Problem requirements
Exactly as they appear, copy the lines from the start of the entries below to the line containing "Ensisijaisesti vuosijakso laskennassa", both ends included.

[Opening Entries supplied section]

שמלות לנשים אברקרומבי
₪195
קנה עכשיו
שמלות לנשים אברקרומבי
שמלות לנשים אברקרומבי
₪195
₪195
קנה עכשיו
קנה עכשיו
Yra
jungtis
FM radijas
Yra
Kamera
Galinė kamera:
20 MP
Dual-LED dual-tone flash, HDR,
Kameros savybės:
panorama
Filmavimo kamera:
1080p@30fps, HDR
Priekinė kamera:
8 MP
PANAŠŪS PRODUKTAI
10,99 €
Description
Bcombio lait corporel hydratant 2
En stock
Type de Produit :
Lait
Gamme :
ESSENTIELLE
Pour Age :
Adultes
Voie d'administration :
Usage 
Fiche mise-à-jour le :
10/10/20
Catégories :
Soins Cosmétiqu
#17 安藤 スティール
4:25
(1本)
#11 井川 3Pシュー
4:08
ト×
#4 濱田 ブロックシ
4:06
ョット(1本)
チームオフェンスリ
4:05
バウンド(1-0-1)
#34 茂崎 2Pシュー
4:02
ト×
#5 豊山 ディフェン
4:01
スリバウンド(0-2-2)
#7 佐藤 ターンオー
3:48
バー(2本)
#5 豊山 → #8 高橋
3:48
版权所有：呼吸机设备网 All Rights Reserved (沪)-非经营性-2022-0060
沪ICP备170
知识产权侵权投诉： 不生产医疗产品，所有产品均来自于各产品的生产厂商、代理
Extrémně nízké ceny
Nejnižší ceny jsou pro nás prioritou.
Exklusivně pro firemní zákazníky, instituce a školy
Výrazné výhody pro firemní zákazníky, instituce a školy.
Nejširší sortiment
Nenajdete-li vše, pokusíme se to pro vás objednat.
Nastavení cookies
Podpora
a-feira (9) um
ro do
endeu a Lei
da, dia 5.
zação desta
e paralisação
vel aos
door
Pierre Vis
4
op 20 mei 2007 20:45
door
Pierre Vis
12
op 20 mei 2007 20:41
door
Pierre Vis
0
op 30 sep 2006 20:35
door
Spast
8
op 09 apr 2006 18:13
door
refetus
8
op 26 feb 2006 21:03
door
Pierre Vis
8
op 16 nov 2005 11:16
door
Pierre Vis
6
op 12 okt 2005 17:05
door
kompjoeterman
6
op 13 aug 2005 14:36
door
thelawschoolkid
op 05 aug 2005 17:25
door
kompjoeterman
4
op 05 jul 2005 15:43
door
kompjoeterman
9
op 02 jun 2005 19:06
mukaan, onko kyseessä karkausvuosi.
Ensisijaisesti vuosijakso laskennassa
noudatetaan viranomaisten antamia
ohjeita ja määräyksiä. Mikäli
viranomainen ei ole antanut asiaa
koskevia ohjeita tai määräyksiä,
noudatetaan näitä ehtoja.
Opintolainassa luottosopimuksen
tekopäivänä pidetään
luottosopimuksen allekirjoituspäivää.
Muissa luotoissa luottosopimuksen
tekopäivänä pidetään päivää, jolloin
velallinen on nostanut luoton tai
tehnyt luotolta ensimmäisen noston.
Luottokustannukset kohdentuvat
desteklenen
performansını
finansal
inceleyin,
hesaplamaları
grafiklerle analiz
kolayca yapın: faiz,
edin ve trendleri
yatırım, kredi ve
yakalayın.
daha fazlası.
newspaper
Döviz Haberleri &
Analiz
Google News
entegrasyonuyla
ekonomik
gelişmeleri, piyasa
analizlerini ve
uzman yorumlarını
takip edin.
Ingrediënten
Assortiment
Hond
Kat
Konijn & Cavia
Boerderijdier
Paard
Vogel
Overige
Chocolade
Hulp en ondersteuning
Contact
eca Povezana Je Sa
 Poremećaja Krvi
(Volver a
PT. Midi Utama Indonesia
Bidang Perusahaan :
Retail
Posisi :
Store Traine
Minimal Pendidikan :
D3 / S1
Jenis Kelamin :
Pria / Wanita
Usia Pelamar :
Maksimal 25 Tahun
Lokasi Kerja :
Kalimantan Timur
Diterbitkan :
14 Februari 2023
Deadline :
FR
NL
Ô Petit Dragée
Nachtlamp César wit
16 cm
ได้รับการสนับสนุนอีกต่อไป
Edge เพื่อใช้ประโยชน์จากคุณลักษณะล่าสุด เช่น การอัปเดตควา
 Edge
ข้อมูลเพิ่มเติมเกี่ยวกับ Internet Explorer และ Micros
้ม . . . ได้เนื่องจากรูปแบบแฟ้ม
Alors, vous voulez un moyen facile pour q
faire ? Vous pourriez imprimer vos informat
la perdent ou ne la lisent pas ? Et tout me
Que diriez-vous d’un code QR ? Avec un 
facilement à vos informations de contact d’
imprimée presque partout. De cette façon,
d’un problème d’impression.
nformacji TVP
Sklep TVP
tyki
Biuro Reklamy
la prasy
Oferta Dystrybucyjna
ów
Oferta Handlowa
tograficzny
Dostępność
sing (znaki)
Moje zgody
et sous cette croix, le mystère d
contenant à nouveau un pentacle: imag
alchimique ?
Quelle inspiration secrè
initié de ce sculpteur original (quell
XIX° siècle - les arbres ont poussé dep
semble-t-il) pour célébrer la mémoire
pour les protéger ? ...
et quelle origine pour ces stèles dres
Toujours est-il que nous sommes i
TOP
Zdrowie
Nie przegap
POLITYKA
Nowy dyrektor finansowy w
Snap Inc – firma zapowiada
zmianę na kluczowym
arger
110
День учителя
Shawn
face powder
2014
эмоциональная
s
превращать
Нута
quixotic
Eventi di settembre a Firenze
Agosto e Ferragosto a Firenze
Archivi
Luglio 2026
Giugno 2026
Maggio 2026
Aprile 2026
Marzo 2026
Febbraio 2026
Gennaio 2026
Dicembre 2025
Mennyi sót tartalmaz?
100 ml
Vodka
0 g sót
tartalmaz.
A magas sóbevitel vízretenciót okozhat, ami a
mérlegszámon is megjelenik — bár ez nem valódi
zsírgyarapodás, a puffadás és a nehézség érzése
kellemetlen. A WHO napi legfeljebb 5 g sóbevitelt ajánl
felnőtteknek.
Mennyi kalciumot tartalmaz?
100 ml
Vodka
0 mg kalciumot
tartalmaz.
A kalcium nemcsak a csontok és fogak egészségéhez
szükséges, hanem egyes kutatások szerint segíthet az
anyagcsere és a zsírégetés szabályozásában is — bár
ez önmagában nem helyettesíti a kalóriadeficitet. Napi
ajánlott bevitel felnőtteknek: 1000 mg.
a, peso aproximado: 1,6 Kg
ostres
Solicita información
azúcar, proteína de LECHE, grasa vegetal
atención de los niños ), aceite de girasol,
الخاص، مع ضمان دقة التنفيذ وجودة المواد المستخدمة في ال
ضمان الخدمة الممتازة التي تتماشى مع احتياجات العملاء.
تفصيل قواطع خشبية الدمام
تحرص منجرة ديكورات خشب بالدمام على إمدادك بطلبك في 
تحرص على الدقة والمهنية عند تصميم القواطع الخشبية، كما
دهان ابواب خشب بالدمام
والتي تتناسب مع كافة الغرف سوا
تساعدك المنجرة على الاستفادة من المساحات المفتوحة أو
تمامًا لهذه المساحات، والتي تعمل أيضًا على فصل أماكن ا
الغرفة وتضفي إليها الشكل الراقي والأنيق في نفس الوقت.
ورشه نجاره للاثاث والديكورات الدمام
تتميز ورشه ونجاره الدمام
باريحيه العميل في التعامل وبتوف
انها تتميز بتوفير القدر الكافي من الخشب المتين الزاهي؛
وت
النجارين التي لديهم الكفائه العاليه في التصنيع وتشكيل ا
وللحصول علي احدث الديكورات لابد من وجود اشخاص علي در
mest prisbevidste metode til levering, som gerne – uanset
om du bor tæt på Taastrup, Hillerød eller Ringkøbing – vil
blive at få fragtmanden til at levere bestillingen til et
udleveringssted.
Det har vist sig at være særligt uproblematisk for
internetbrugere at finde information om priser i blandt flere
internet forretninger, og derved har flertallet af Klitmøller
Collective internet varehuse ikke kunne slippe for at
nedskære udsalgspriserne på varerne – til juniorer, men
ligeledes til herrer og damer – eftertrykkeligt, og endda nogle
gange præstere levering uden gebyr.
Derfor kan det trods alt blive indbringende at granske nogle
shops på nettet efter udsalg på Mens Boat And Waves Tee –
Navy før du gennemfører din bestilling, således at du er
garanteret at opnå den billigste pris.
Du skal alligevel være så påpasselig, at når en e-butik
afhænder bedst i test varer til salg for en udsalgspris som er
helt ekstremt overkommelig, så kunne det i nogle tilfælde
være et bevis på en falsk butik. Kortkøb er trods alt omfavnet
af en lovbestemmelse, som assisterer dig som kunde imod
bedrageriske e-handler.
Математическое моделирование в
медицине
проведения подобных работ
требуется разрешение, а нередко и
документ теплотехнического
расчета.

[Closing Entries supplied section]

Written response
שמלות לנשים אברקרומבי
₪195
קנה עכשיו
שמלות לנשים אברקרומבי
שמלות לנשים אברקרומבי
₪195
₪195
קנה עכשיו
קנה עכשיו
Yra
jungtis
FM radijas
Yra
Kamera
Galinė kamera:
20 MP
Dual-LED dual-tone flash, HDR,
Kameros savybės:
panorama
Filmavimo kamera:
1080p@30fps, HDR
Priekinė kamera:
8 MP
PANAŠŪS PRODUKTAI
10,99 €
Description
Bcombio lait corporel hydratant 2
En stock
Type de Produit :
Lait
Gamme :
ESSENTIELLE
Pour Age :
Adultes
Voie d'administration :
Usage 
Fiche mise-à-jour le :
10/10/20
Catégories :
Soins Cosmétiqu
#17 安藤 スティール
4:25
(1本)
#11 井川 3Pシュー
4:08
ト×
#4 濱田 ブロックシ
4:06
ョット(1本)
チームオフェンスリ
4:05
バウンド(1-0-1)
#34 茂崎 2Pシュー
4:02
ト×
#5 豊山 ディフェン
4:01
スリバウンド(0-2-2)
#7 佐藤 ターンオー
3:48
バー(2本)
#5 豊山 → #8 高橋
3:48
版权所有：呼吸机设备网 All Rights Reserved (沪)-非经营性-2022-0060
沪ICP备170
知识产权侵权投诉： 不生产医疗产品，所有产品均来自于各产品的生产厂商、代理
Extrémně nízké ceny
Nejnižší ceny jsou pro nás prioritou.
Exklusivně pro firemní zákazníky, instituce a školy
Výrazné výhody pro firemní zákazníky, instituce a školy.
Nejširší sortiment
Nenajdete-li vše, pokusíme se to pro vás objednat.
Nastavení cookies
Podpora
a-feira (9) um
ro do
endeu a Lei
da, dia 5.
zação desta
e paralisação
vel aos
door
Pierre Vis
4
op 20 mei 2007 20:45
door
Pierre Vis
12
op 20 mei 2007 20:41
door
Pierre Vis
0
op 30 sep 2006 20:35
door
Spast
8
op 09 apr 2006 18:13
door
refetus
8
op 26 feb 2006 21:03
door
Pierre Vis
8
op 16 nov 2005 11:16
door
Pierre Vis
6
op 12 okt 2005 17:05
door
kompjoeterman
6
op 13 aug 2005 14:36
door
thelawschoolkid
op 05 aug 2005 17:25
door
kompjoeterman
4
op 05 jul 2005 15:43
door
kompjoeterman
9
op 02 jun 2005 19:06
mukaan, onko kyseessä karkausvuosi.
Ensisijaisesti vuosijakso laskennassa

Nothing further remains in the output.